» TRECHO SELECIONADO
☆ ☆ ☆ ☆ ☆


    Mas vou lendo algumas passagens (estou dando uma olhada no capítulo II, sobre a mercadoria e o espetáculo), enquanto providencio uma edição impressa, que ler livros em computador ainda não me acostumei.

    Não sei ao certo, porque esse pdf. não ajuda. Mas o livro é escrito em aforismos… É isso, mesmo?

    Este, por exemplo, número 41, do 2º capítulo, é extremamente assertivo.

    “A dominação da mercadoria sobre a economia exerceu-se, antes de mais nada de uma maneira oculta. A mercadoria, enquanto base material da vida social, permaneceu desapercebida e incompreendida, como o parente que apesar de sua condição não é conhecido. Numa sociedade em que a mercadoria concreta permanece rara ou minoritária, a dominação aparente do dinheiro se apresenta como um emissário munido de plenos poderes que fala em nome de uma
    potência desconhecida. Com a revolução industrial, a divisão do trabalho e a produção maciça para o mercado mundial, a mercadoria aparece efetivamente como uma potência que vem realmente ocupar a vida social. É aí que se
    constitui a economia política como ciência dominante e como ciência da dominação.”

☆ ☆ ☆ ☆ ☆

[Dados de coordenadas de feições aéreas]
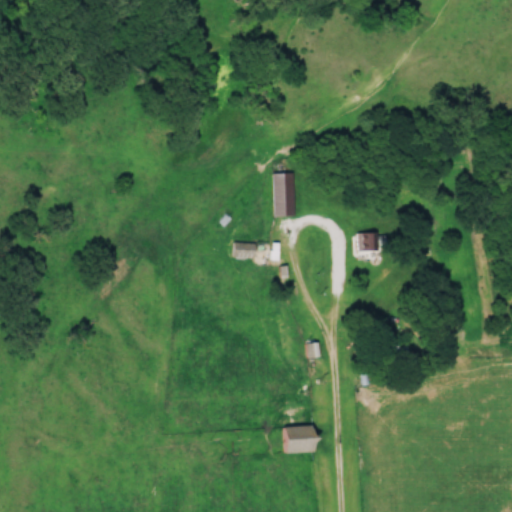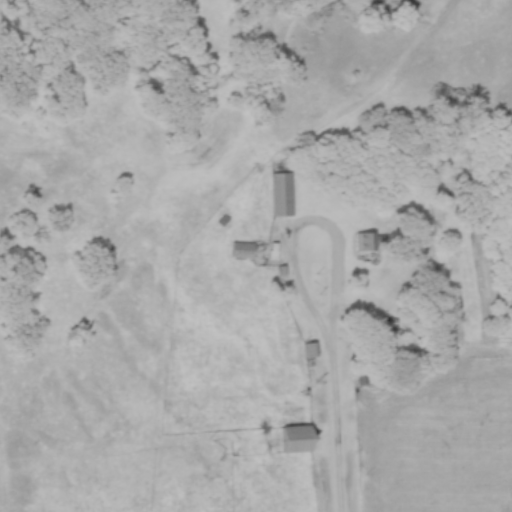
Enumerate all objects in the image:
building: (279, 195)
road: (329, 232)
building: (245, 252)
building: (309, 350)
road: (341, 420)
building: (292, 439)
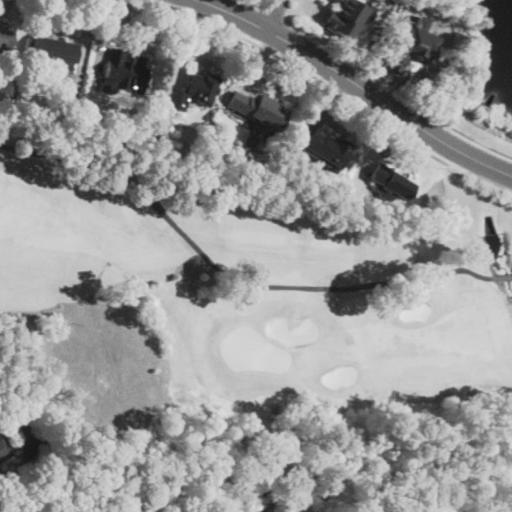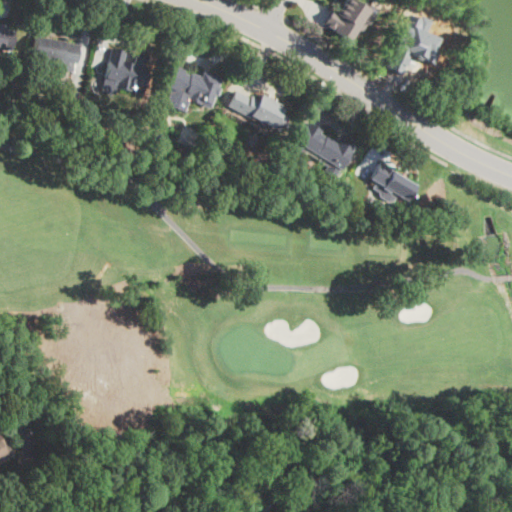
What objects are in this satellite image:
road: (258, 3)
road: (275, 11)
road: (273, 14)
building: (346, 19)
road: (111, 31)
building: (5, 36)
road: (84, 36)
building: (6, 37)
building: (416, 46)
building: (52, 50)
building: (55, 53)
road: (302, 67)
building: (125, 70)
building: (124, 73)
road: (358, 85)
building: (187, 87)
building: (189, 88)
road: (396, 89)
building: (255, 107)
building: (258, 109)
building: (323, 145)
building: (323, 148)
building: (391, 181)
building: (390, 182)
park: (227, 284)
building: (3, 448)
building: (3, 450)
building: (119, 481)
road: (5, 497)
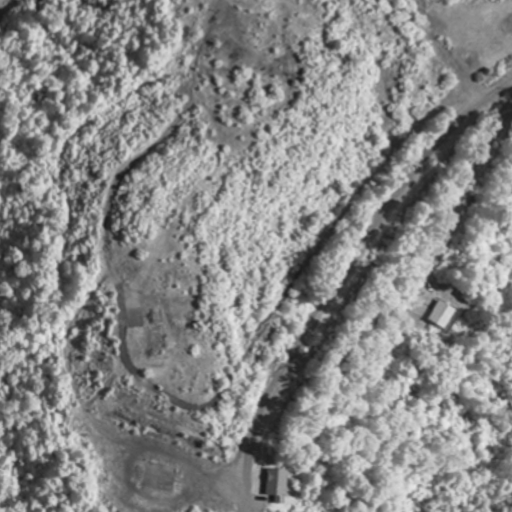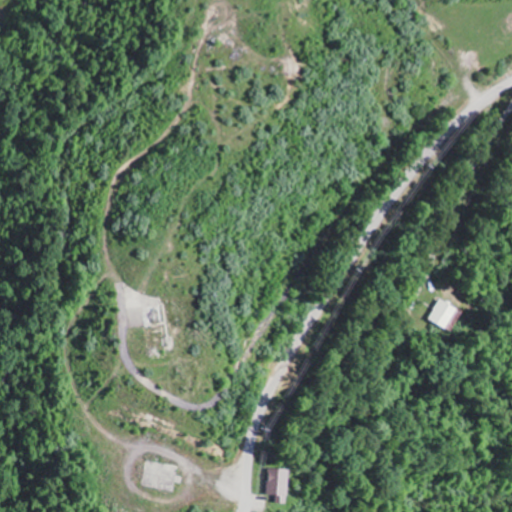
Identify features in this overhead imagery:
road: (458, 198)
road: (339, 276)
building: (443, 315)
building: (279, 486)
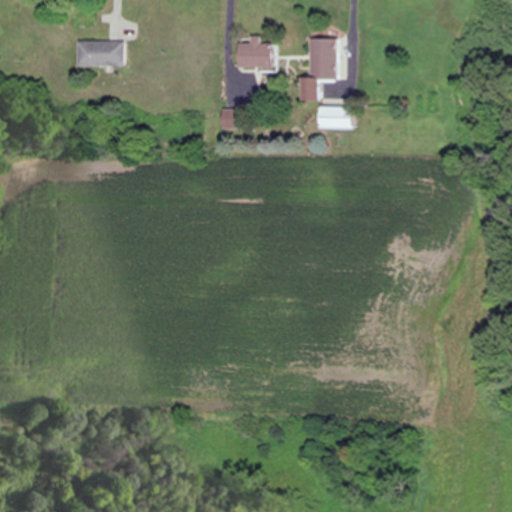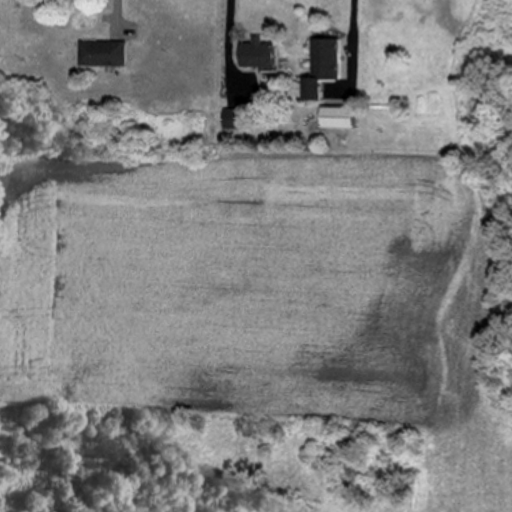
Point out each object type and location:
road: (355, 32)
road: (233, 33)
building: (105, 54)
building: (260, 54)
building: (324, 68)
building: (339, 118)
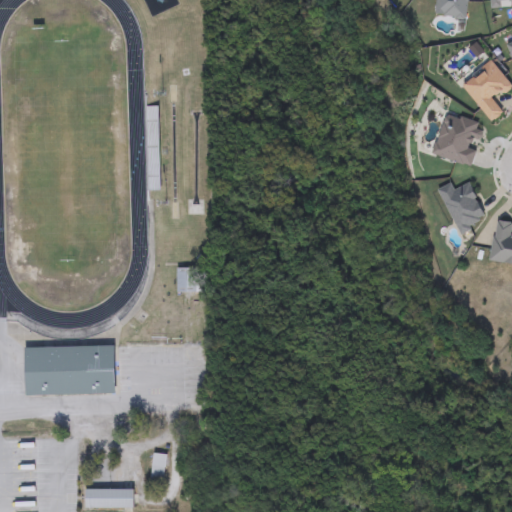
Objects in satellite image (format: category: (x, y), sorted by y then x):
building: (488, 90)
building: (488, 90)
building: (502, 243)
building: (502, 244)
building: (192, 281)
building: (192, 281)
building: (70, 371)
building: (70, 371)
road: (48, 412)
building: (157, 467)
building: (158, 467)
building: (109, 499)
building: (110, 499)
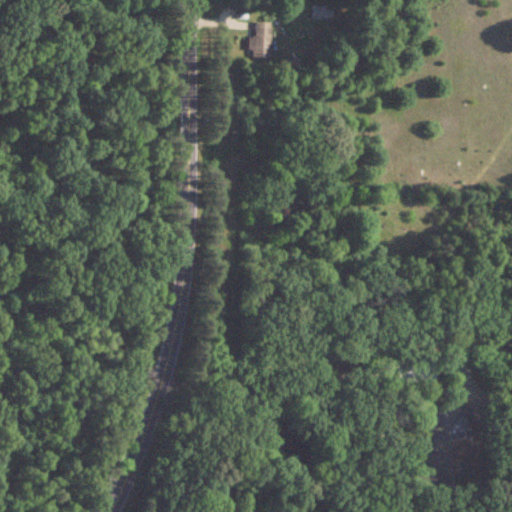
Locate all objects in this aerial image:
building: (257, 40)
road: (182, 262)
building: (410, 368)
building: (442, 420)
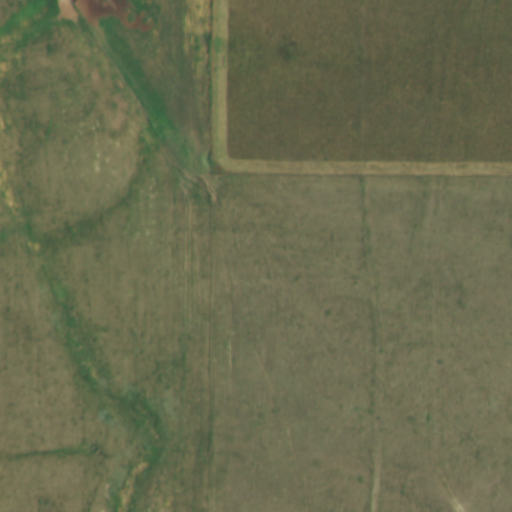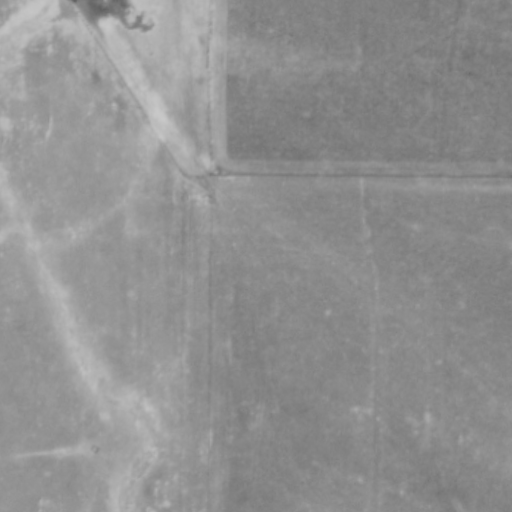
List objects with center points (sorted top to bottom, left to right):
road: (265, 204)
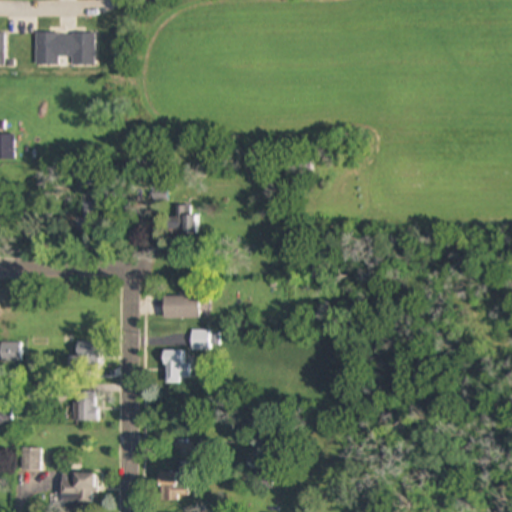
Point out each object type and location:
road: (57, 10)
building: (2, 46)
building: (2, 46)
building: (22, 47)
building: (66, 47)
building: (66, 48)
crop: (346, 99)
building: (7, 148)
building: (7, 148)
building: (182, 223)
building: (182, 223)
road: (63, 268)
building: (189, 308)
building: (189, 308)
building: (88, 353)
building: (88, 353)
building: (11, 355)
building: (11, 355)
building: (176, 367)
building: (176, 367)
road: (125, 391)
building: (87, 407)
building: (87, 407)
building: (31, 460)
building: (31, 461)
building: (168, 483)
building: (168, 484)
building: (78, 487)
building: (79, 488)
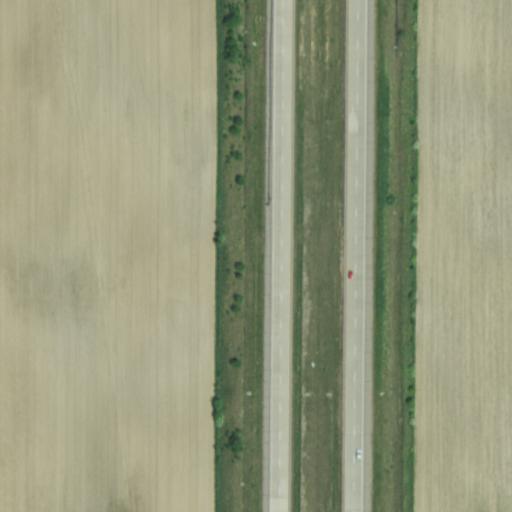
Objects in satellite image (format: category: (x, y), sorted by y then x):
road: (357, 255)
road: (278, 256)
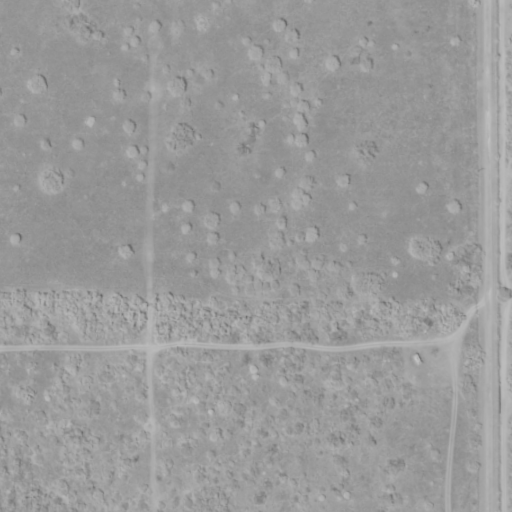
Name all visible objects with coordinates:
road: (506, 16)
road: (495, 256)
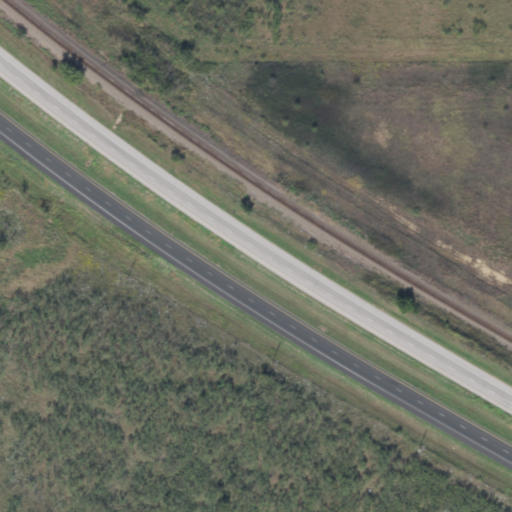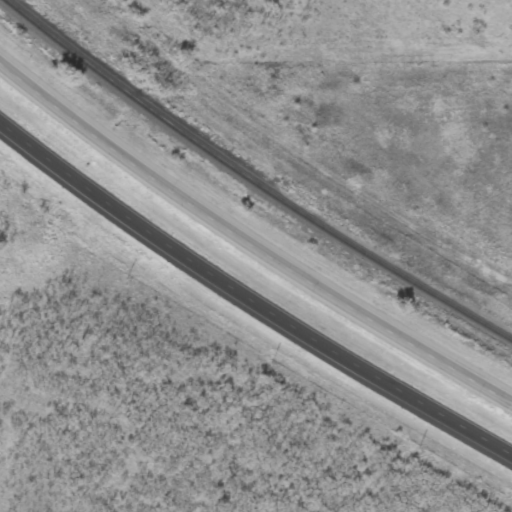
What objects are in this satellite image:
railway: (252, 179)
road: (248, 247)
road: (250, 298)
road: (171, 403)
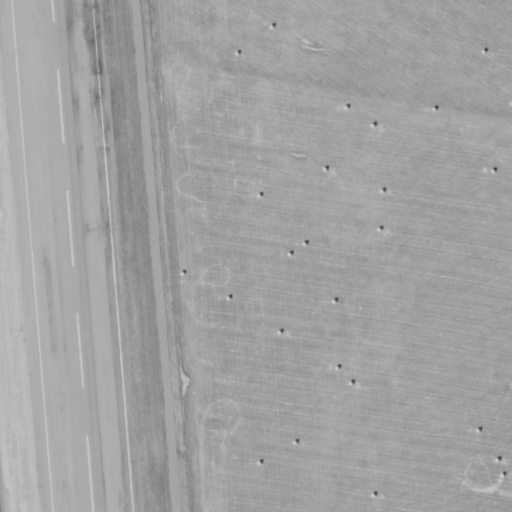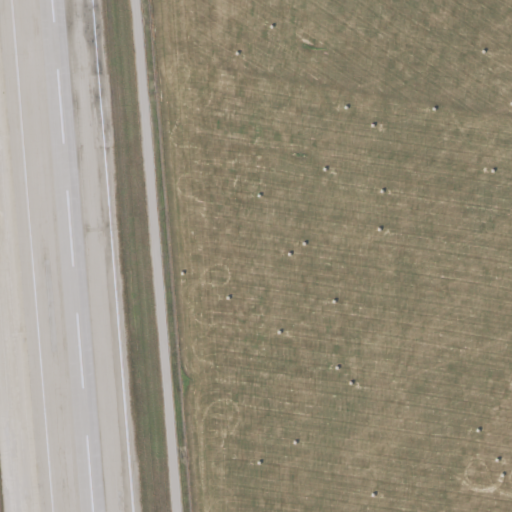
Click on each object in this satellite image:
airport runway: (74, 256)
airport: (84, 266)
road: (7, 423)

☆ ☆ ☆ ☆ ☆

» O QUE FAZER
**1)** No trecho sobre a mercadoria e o espetáculo, com o que a mercadoria aparece efetivamente como uma potência que vem ocupar a vida social?
**2)** Dê continuidade ao trecho sobre a mercadoria e o espetáculo a partir do ponto em que ele para.

» RESULTADOS POR TAREFA
**1)** Com a revolução industrial, a divisão do trabalho e a produção maciça para o mercado mundial.

**2)**
    Creio que isso já seja algum prenúncio d’alguma análise sobre a materialização da ideologia (consumista), que, me parece, virá ao longo do texto, e intutula o ultimo capítulo. Muito aguda a análise, porque a “maneira oculta” através da qual a mercadoria domina, possivelmente seja uma sintomática dos próprios engraçamentos que vc aponta nos comentários que virão, ou melhor, que já lá estão.

    Abs.

  5. Andrei Barros Correia

    André,

    Não é o livro todo em aforismos, embora seja grande parte. Alguns capítulos são compostos de grandes parágrafos.

    Algumas edições têm um Comentário sobre a sociedade do espetáculo, que é um texto do próprio Debord, de 1983, eu acho.

    É a melhor parte, segundo pareceu-me, e escrita quinze anos depois. Não é formatada em aforismos ou em parágrafos longos.

    Debord é um sujeito que rompeu. Inclusive, o Comentário significou uma grande acusação ao mitterandismo, ou ao socialismo de aparência que vigia.

    Rompeu lucidamente, sobriamente, claramente.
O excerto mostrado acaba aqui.